I happen to think Lee is totally misguided, probably doesn't live in west Oxfordshire, almost certainly hasn't had to waste years of his life to pay a pointless toll every day and he proposes profiteering from other people’s misery. That’s nice.

I'd like to pick up on just a couple of Lee’s points:

Don’t like it? Then move

His argument about people who buy homes near airports then moan about the noise is crude at best, insulting at worst.

Well, yes, none of us have to live near the bridge, or the airport, or the motorway, or the San Andreas fault, but some of us find ourselves there anyway. In a democratic society, Lee, we have a right to try to make things better and improve our quality of life. That could mean campaigning for changes in the law that improve women’s rights, or safer construction of buildings in earthquake zones, or building a wall that reduces traffic noise for people living by a busy road or scrapping a pathetic and archaic toll to relieve a needless traffic bottleneck and hours of timewasting.

He says: “the toll goes towards the upkeep or potential rebuilding of this bridge”. Actually only part of the toll is earmarked for this. According to the figures I’ve seen the bridge yields about £100,000 a year tax-free. Great for greed-heads and profiteers! If you buy it, Lee, you’ll be making yourself the most unpopular man in west Oxfordshire. But you have already demonstrated you don’t give a hoot about our lives anyway.

Complete nonsense
He says: “no toll would eventually have to mean no bridge” What complete nonsense. 99.9% of bridges in this country are toll free. If the bridge was bought by the county council – as it clearly should be – they could scrap the toll overnight.

There's more: “if it is just the speed of flow, or the wait it causes drivers and their pollution, then i would suggest maybe explore getting a multi-booth centre built a couple of hundred meters down the road on a new wider plot using just a normal bit of road.” A multi booth centre, eh? From profits of only £100K a year? And on precisely what land is this going to be built? In the water-meadow? And how does this keep traffic flowing when each car still has to stop to pay a toll?

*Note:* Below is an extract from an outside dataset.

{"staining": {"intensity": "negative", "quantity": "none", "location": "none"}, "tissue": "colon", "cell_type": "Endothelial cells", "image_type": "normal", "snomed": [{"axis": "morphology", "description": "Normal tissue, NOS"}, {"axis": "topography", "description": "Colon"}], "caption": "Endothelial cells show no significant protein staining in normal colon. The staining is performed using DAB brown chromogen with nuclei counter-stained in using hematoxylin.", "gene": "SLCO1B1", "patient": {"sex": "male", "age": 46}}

He says: “i reckon even if the bridge was free, the width of the bridge would force a wait at least 50% of what it is now at peak times since traffic simply can't go over it in both directions at once." Poppycock. It may be narrow, but traffic simply CAN go over it in both directions at once - and DOES. Every day. Nice and slowly, no problem at all. The toll booth simply acts an expensive speed hump. Except speed humps keep the traffic flowing, whereas the toll booth forces vehicles to stop altogether. With no toll, there would just be an occasional halt when two very large vehicles just happen to be crossing in opposite directions at the same time.

Act of Parliament
Just one point you haven’t considered in your quest for easy money, Lee. To raise the toll you need to amend the Act of Parliament which allows a toll to be collected. You’ll want to look into this before you buy.

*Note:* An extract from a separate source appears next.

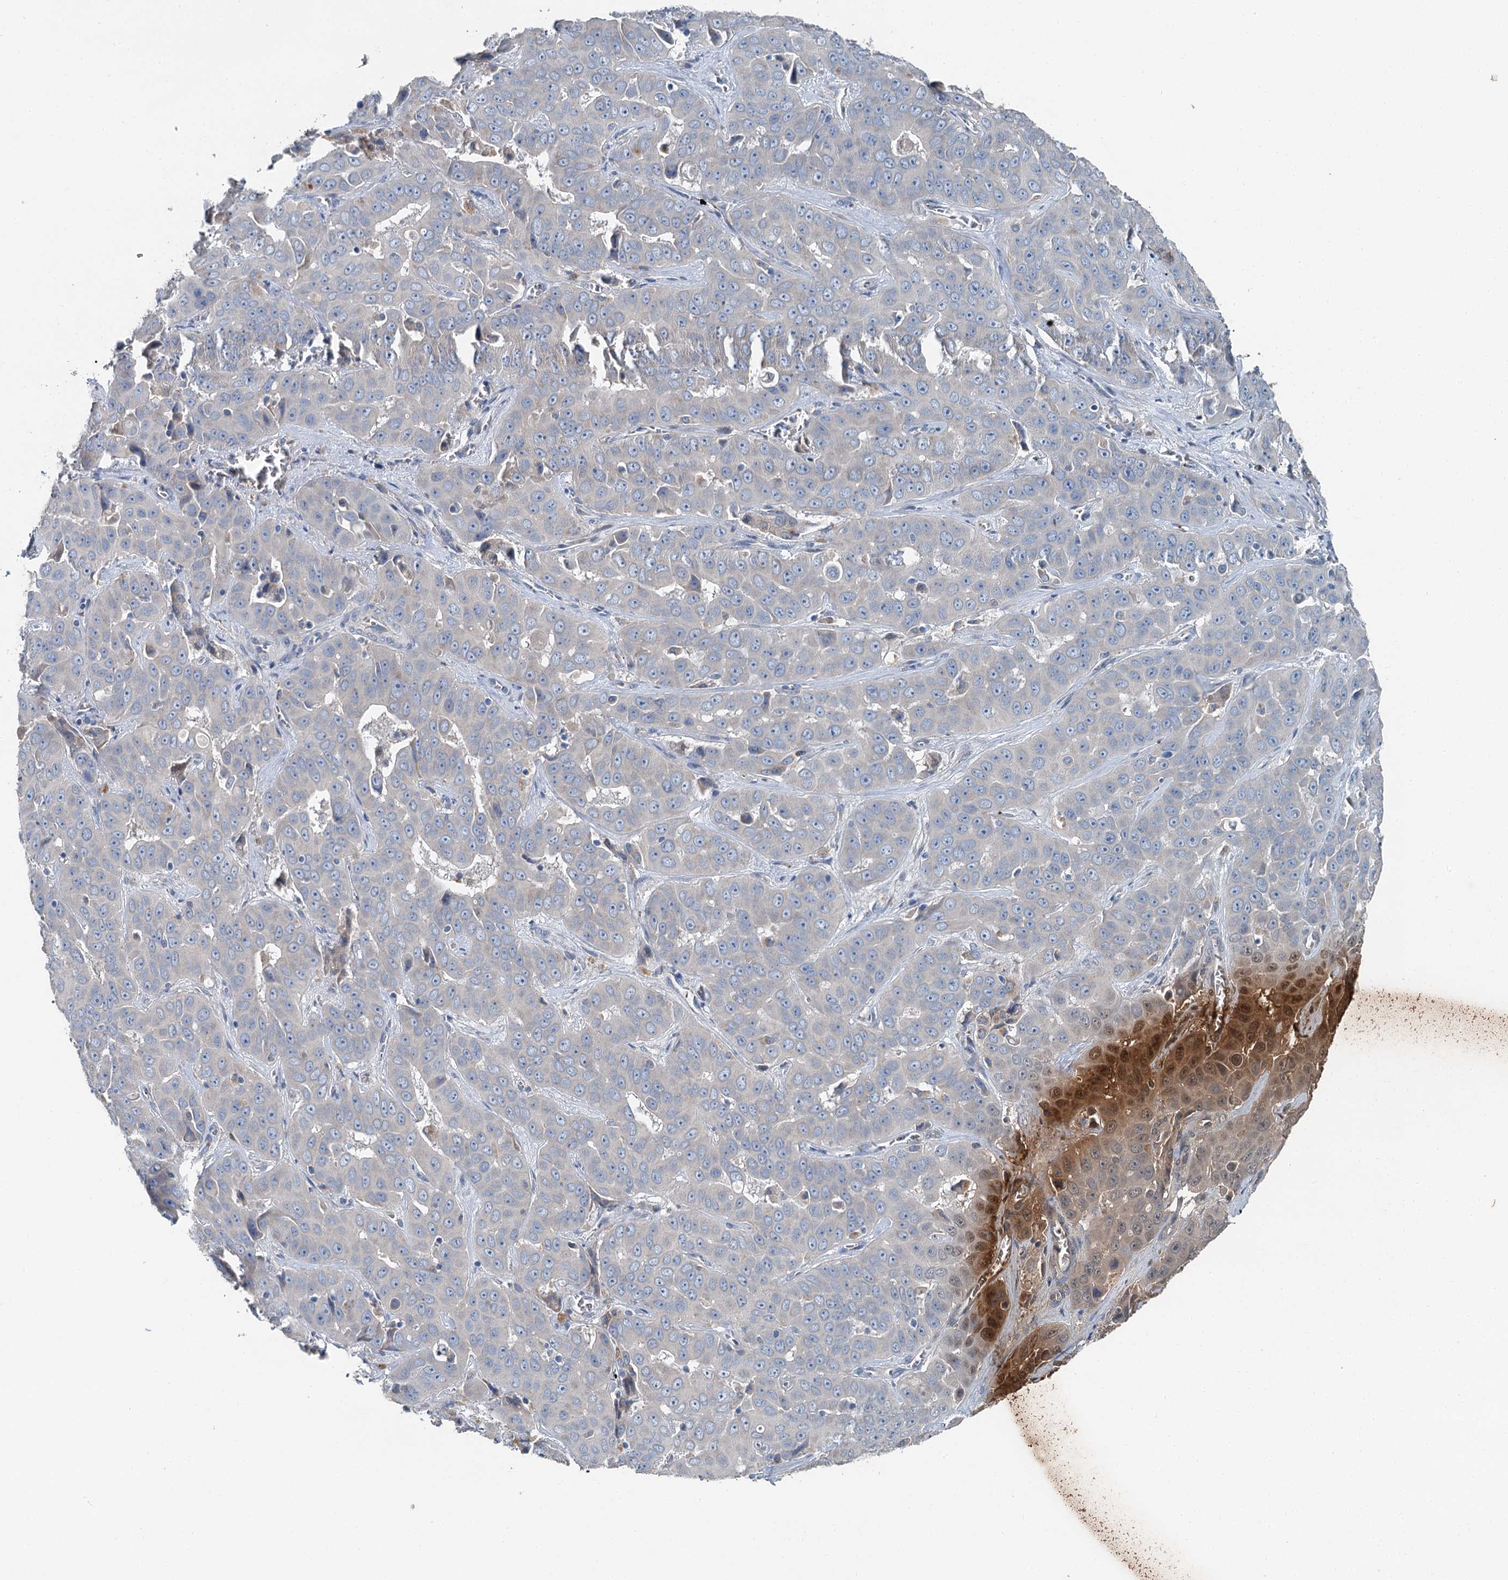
{"staining": {"intensity": "negative", "quantity": "none", "location": "none"}, "tissue": "liver cancer", "cell_type": "Tumor cells", "image_type": "cancer", "snomed": [{"axis": "morphology", "description": "Cholangiocarcinoma"}, {"axis": "topography", "description": "Liver"}], "caption": "Immunohistochemistry histopathology image of human liver cancer stained for a protein (brown), which shows no expression in tumor cells.", "gene": "C6orf120", "patient": {"sex": "female", "age": 52}}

If my comments seem angry or barbed it’s because they are, Lee. Collecting tolls may be legal, but is is right? It basically comes down to this: is it really fair or ethical to profiteer from an activity that causes daily misery to 10,000 people? Not in my world it isn't.

Tuesday, 21 July 2009

On the telly this Sunday!

For British readers of this blog, I will be appearing on BBC1 television on Sunday at 11am in a programme called Country Tracks, talking (or should I say ranting) about the Swinford toll bridge.